What the researchers studied

Scientists followed 116,221 U.S. adults for up to 30 years using detailed surveys repeated many times. Participants came from two famous health cohorts, the Nurses’ Health Study and the Health Professionals Follow‑up Study. Over three decades, the research team recorded 47,596 deaths and compared them with long‑term exercise patterns.

The work was led by Dong Hoon Lee at the Harvard T.H. Chan School of Public Health, with senior investigator Edward L. Giovannucci and colleagues across several institutions, including Brigham and Women’s Hospital. Their goal was practical: to pinpoint how much moderate versus vigorous activity over many years is linked to the biggest drop in mortality.

How much exercise brings the biggest benefit

People who met the basic recommendations did better than those who did none. Meeting the vigorous target was linked to about a 19 percent lower risk of death from any cause, including a 31 percent lower risk from cardiovascular disease. Meeting the moderate target was linked to about a 20 to 21 percent lower risk of death overall.

Going beyond the minimum brought modest extra gains up to a point. Two to four times the recommended amount meant roughly a 21 to 31 percent lower mortality, depending on whether the extra time came from vigorous or moderate activity. Past about 300 minutes a week of vigorous activity or 600 minutes a week of moderate activity, the curve flattened with no clear added benefit.

Does doing more help or harm?

A key concern has been whether very high volumes of intense exercise could backfire for the heart. In this analysis, even people well above four times the recommended amount did not show signs of higher mortality. Benefits simply leveled off, rather than reversing.

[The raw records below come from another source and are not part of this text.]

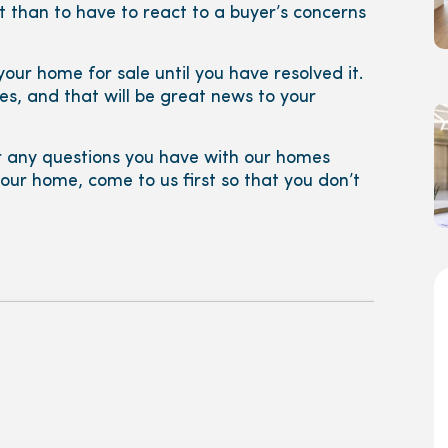
 it than to have to react to a buyer’s concerns
ng your home for sale until you have resolved it.
s, and that will be great news to your
 any questions you have with our homes
 your home, come to us first so that you don’t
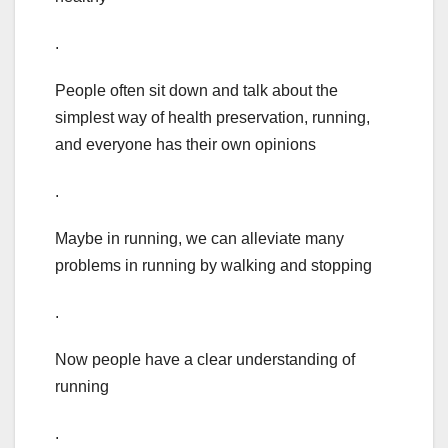
.
People often sit down and talk about the
simplest way of health preservation, running,
and everyone has their own opinions
.
Maybe in running, we can alleviate many
problems in running by walking and stopping
.
Now people have a clear understanding of
running
.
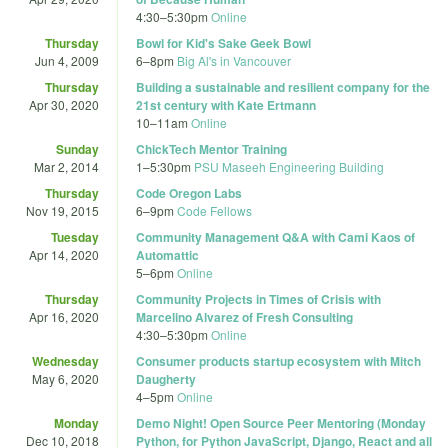
4:30
–
5:30pm
Online
Thursday
Bowl for Kid's Sake Geek Bowl
Jun 4, 2009
6
–
8pm
Big Al's in Vancouver
Thursday
Building a sustainable and resilient company for the
Apr 30, 2020
21st century with Kate Ertmann
10
–
11am
Online
Sunday
ChickTech Mentor Training
Mar 2, 2014
1
–
5:30pm
PSU Maseeh Engineering Building
Thursday
Code Oregon Labs
Nov 19, 2015
6
–
9pm
Code Fellows
Tuesday
Community Management Q&A with Cami Kaos of
Apr 14, 2020
Automattic
5
–
6pm
Online
Thursday
Community Projects in Times of Crisis with
Apr 16, 2020
Marcelino Alvarez of Fresh Consulting
4:30
–
5:30pm
Online
Wednesday
Consumer products startup ecosystem with Mitch
May 6, 2020
Daugherty
4
–
5pm
Online
Monday
Demo Night! Open Source Peer Mentoring (Monday
Dec 10, 2018
Python, for Python JavaScript, Django, React and all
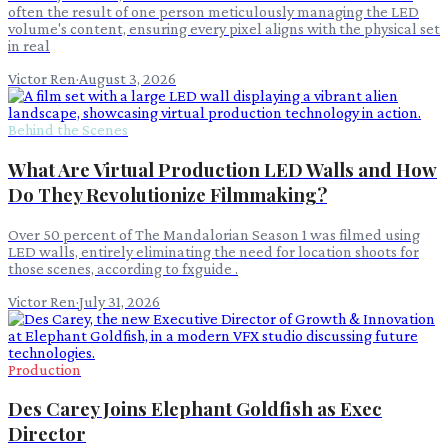
often the result of one person meticulously managing the LED
volume's content, ensuring every pixel aligns with the physical set
in real
Victor Ren
·
August 3, 2026
Behind the Scenes
What Are Virtual Production LED Walls and How
Do They Revolutionize Filmmaking?
Over 50 percent of The Mandalorian Season 1 was filmed using
LED walls, entirely eliminating the need for location shoots for
those scenes, according to fxguide .
Victor Ren
·
July 31, 2026
Production
Des Carey Joins Elephant Goldfish as Exec
Director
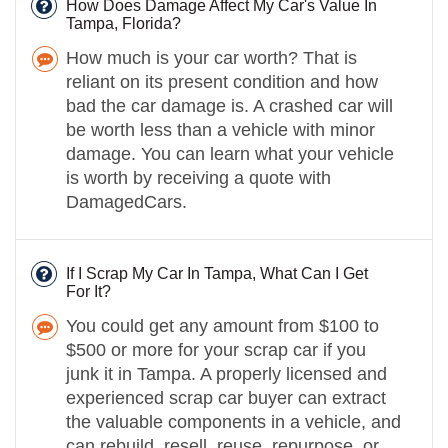
How Does Damage Affect My Car's Value In
Tampa, Florida?
How much is your car worth? That is
reliant on its present condition and how
bad the car damage is. A crashed car will
be worth less than a vehicle with minor
damage. You can learn what your vehicle
is worth by receiving a quote with
DamagedCars.
If I Scrap My Car In Tampa, What Can I Get
For It?
You could get any amount from $100 to
$500 or more for your scrap car if you
junk it in Tampa. A properly licensed and
experienced scrap car buyer can extract
the valuable components in a vehicle, and
can rebuild, resell, reuse, repurpose, or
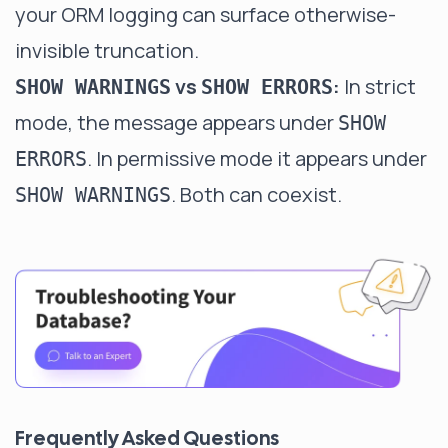
your ORM logging can surface otherwise-
invisible truncation.
vs
:
In strict
SHOW WARNINGS
SHOW ERRORS
mode, the message appears under
SHOW
. In permissive mode it appears under
ERRORS
. Both can coexist.
SHOW WARNINGS
Frequently Asked Questions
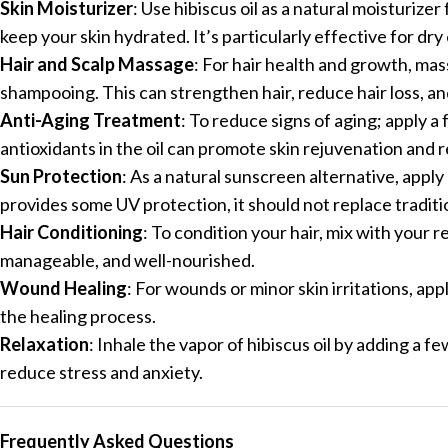
Skin Moisturizer
: Use hibiscus oil as a natural moisturize
keep your skin hydrated. It’s particularly effective for dry 
Hair and Scalp Massage
: For hair health and growth, mass
shampooing. This can strengthen hair, reduce hair loss, a
Anti-Aging Treatment
: To reduce signs of aging; apply 
antioxidants in the oil can promote skin rejuvenation and
Sun Protection
: As a natural sunscreen alternative, apply
provides some UV protection, it should not replace tradit
Hair Conditioning
: To condition your hair, mix with your r
manageable, and well-nourished.
Wound Healing
: For wounds or minor skin irritations, app
the healing process.
Relaxation
: Inhale the vapor of hibiscus oil by adding a f
reduce stress and anxiety.
Frequently Asked Questions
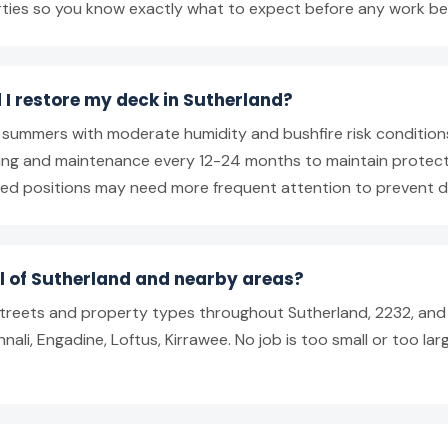
rties so you know exactly what to expect before any work be
 I restore my deck in Sutherland?
m summers with moderate humidity and bushfire risk conditi
iling and maintenance every 12-24 months to maintain protec
ed positions may need more frequent attention to prevent de
ll of Sutherland and nearby areas?
 streets and property types throughout Sutherland, 2232, and
nali, Engadine, Loftus, Kirrawee. No job is too small or too lar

Some prior research, including the Copenhagen City Heart Study, suggested a U‑shaped pattern in which too little and too much sport time both track with higher death risk. The new findings help explain why results have differed: long‑term, repeated measures of activity reduce bias from short‑term illness or sporadic bursts of training.

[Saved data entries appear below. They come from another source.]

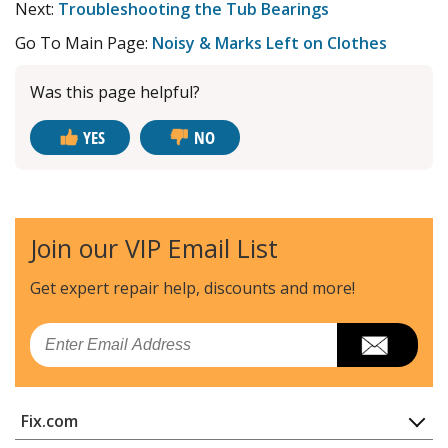
Next:
Troubleshooting the Tub Bearings
Go To Main Page:
Noisy & Marks Left on Clothes
Was this page helpful?
YES
NO
Join our VIP Email List
Get expert repair help, discounts
and more!
Email
Fix.com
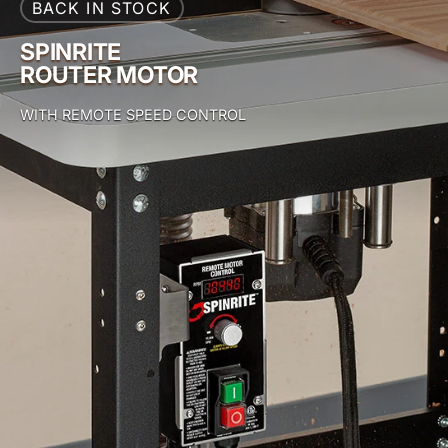
BACK IN STOCK
SPINRITE
ROUTER MOTOR
WITH REMOTE SPEED CONTROL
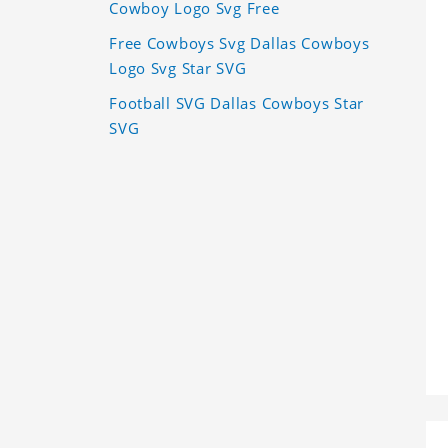
Cowboy Logo Svg Free
Free Cowboys Svg Dallas Cowboys
Logo Svg Star SVG
Football SVG Dallas Cowboys Star
SVG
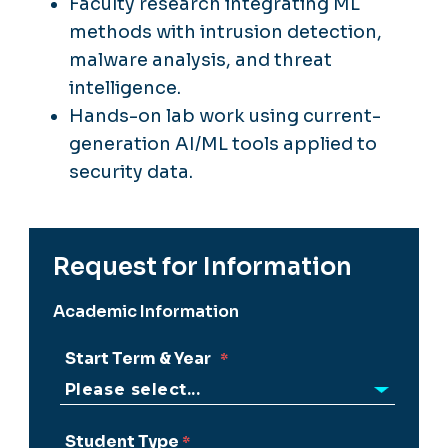
Faculty research integrating ML
methods with intrusion detection,
malware analysis, and threat
intelligence.
Hands-on lab work using current-
generation AI/ML tools applied to
security data.
Request for Information
Academic Information
Start Term & Year
Student Type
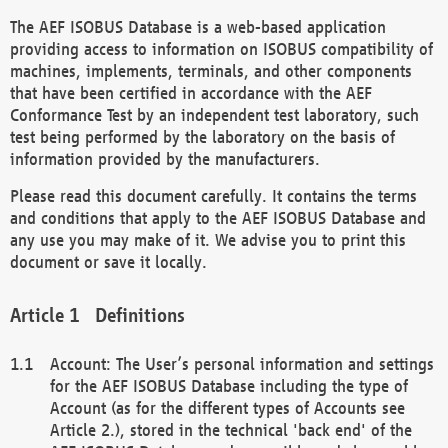
The AEF ISOBUS Database is a web-based application
providing access to information on ISOBUS compatibility of
machines, implements, terminals, and other components
that have been certified in accordance with the AEF
Conformance Test by an independent test laboratory, such
test being performed by the laboratory on the basis of
information provided by the manufacturers.
Please read this document carefully. It contains the terms
and conditions that apply to the AEF ISOBUS Database and
any use you may make of it. We advise you to print this
document or save it locally.
Definitions
Account: The User’s personal information and settings
for the AEF ISOBUS Database including the type of
Account (as for the different types of Accounts see
Article 2.), stored in the technical 'back end' of the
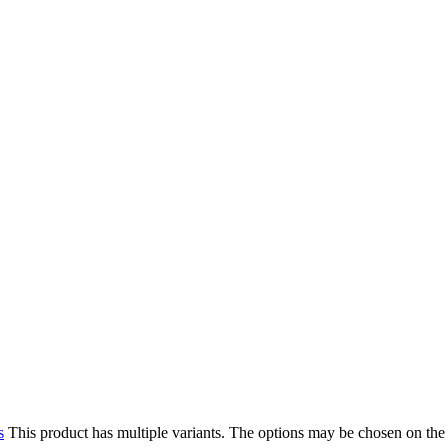
s
This product has multiple variants. The options may be chosen on the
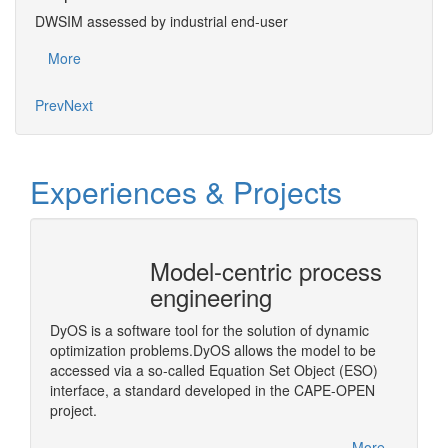
DWSIM assessed by industrial end-user
Succ
More
Mo
Prev
Next
Experiences & Projects
Model-centric process
CAPE
engineering
Arch
)
DyOS is a software tool for the solution of dynamic
A middl
optimization problems.DyOS allows the model to be
OPEN Bi
accessed via a so-called Equation Set Object (ESO)
step in
interface, a standard developed in the CAPE-OPEN
More
project.
More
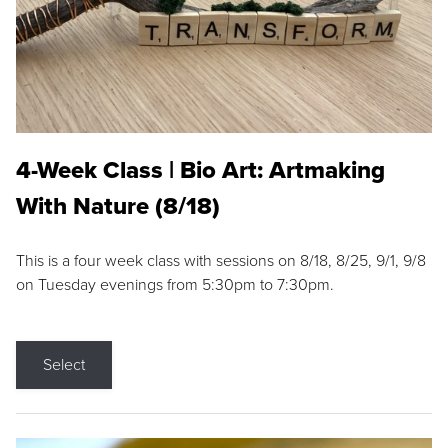
4-Week Class | Bio Art: Artmaking
With Nature (8/18)
This is a four week class with sessions on 8/18, 8/25, 9/1, 9/8
on Tuesday evenings from 5:30pm to 7:30pm.
Select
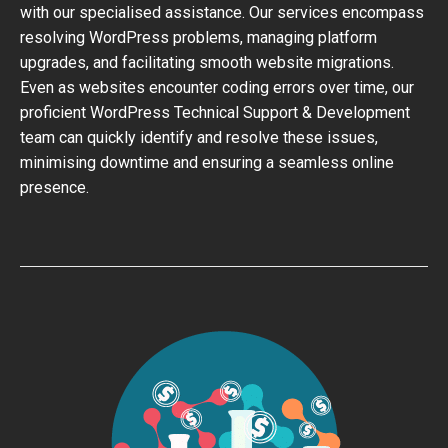
with our specialised assistance. Our services encompass
resolving WordPress problems, managing platform
upgrades, and facilitating smooth website migrations.
Even as websites encounter coding errors over time, our
proficient WordPress Technical Support & Development
team can quickly identify and resolve these issues,
minimising downtime and ensuring a seamless online
presence.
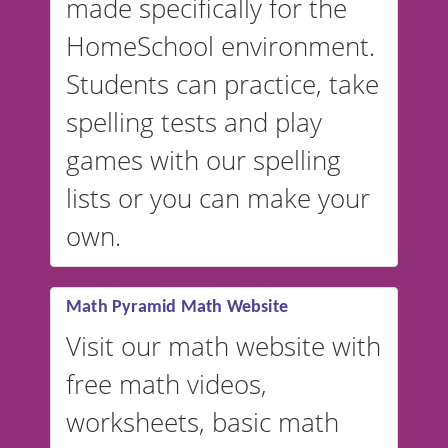
made specifically for the
and more. For English, the
accent defaults to American
HomeSchool environment.
English, but it can also be
Students can practice, take
switched to British or
spelling tests and play
Australian accents! 👉 If you
are looking for a
vocabulary
games with our spelling
website instead of
spelling,
lists or you can make your
our sister website
VocabularyStars.com has
own.
everything you need to create
vocabulary lists in multiple
languages.
Math Pyramid Math Website
Visit our math website with
free math videos,
worksheets, basic math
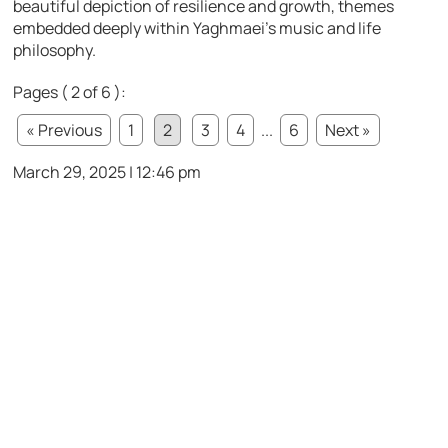
beautiful depiction of resilience and growth, themes
embedded deeply within Yaghmaei’s music and life
philosophy.
Pages ( 2 of 6 ):
« Previous
1
2
3
4
...
6
Next »
March 29, 2025 | 12:46 pm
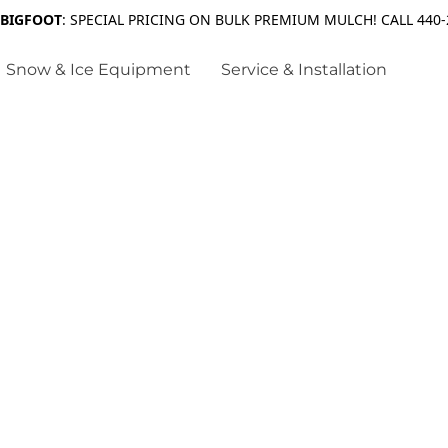
 BIGFOOT
: SPECIAL PRICING ON BULK PREMIUM MULCH! CALL 440-
Snow & Ice Equipment
Service & Installation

Why this matters for everyday life

For most adults, the takeaway is straightforward. Aim for a weekly routine that lands in the “sweet spot”: about 300 to 600 minutes of moderate activity such as brisk walking, yard work, or easy cycling, or 150 to 300 minutes of vigorous activity such as running, swimming laps, or fast cycling. Mixing the two styles works as well.

For those currently below the guidelines, the biggest payoff comes from adding even a modest amount of activity. The study found that people below 300 minutes a week of moderate exercise gained extra protection by adding some vigorous sessions. This echoes federal guidance to move more and sit less, underscoring that the first steps toward activity yield the most significant returns.

Important limitations

This was an observational study, so it cannot prove cause and effect. People reported their own activity, which can be imprecise, though the repeated surveys over decades reduce common errors and help capture long‑term habits. The groups studied were mostly White health professionals, which may limit how precisely the numbers apply to everyone.

Still, the methods were rigorous. The researchers adjusted for age, smoking, diet quality, sleep, and body weight, and they used a two‑year lag to lessen the chance that undiagnosed illness made people both less active and more likely to die. These steps strengthen confidence in the overall message.

How the findings compare with past research

Earlier pooled analyses found large benefits from meeting the guidelines and suggested a plateau at roughly three to five times the minimum, with no evidence of harm even at very high volumes. The new study agrees on the strong benefits but goes further by teasing apart moderate and vigorous activity over the long haul.

A 2020 systematic review also reported that mortality risk keeps falling well above the basic recommendations, especially for cardiovascular deaths. Together, these lines of evidence support the idea that more movement is usually better, but there is a ceiling where extra hours deliver smaller returns.

The official study has been published in Circulation.